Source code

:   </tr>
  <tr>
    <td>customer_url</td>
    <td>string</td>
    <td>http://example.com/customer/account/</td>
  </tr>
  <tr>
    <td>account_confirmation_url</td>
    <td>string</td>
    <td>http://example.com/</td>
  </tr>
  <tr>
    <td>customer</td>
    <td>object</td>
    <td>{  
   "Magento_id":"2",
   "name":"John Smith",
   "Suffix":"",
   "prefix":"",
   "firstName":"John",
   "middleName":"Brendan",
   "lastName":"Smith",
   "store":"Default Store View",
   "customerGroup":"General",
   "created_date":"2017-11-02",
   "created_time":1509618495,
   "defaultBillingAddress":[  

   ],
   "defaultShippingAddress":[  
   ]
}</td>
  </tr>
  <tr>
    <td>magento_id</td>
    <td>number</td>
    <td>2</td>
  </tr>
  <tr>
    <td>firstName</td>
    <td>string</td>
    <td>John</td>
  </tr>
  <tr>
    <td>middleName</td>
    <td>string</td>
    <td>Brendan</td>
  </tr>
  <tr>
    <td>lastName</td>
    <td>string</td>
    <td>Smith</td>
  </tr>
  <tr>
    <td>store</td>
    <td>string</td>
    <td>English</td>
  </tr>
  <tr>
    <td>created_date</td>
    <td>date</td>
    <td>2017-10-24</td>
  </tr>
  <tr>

-------------------------

> Your goal
Number every line above in a list, leaving out any blank lines.

> Problem solution
1. Source code
2. :   </tr>
3.   <tr>
4.     <td>customer_url</td>
5.     <td>string</td>
6.     <td>http://example.com/customer/account/</td>
7.   </tr>
8.   <tr>
9.     <td>account_confirmation_url</td>
10.     <td>string</td>
11.     <td>http://example.com/</td>
12.   </tr>
13.   <tr>
14.     <td>customer</td>
15.     <td>object</td>
16.     <td>{  
17.    "Magento_id":"2",
18.    "name":"John Smith",
19.    "Suffix":"",
20.    "prefix":"",
21.    "firstName":"John",
22.    "middleName":"Brendan",
23.    "lastName":"Smith",
24.    "store":"Default Store View",
25.    "customerGroup":"General",
26.    "created_date":"2017-11-02",
27.    "created_time":1509618495,
28.    "defaultBillingAddress":[  
29.    ],
30.    "defaultShippingAddress":[  
31.    ]
32. }</td>
33.   </tr>
34.   <tr>
35.     <td>magento_id</td>
36.     <td>number</td>
37.     <td>2</td>
38.   </tr>
39.   <tr>
40.     <td>firstName</td>
41.     <td>string</td>
42.     <td>John</td>
43.   </tr>
44.   <tr>
45.     <td>middleName</td>
46.     <td>string</td>
47.     <td>Brendan</td>
48.   </tr>
49.   <tr>
50.     <td>lastName</td>
51.     <td>string</td>
52.     <td>Smith</td>
53.   </tr>
54.   <tr>
55.     <td>store</td>
56.     <td>string</td>
57.     <td>English</td>
58.   </tr>
59.   <tr>
60.     <td>created_date</td>
61.     <td>date</td>
62.     <td>2017-10-24</td>
63.   </tr>
64.   <tr>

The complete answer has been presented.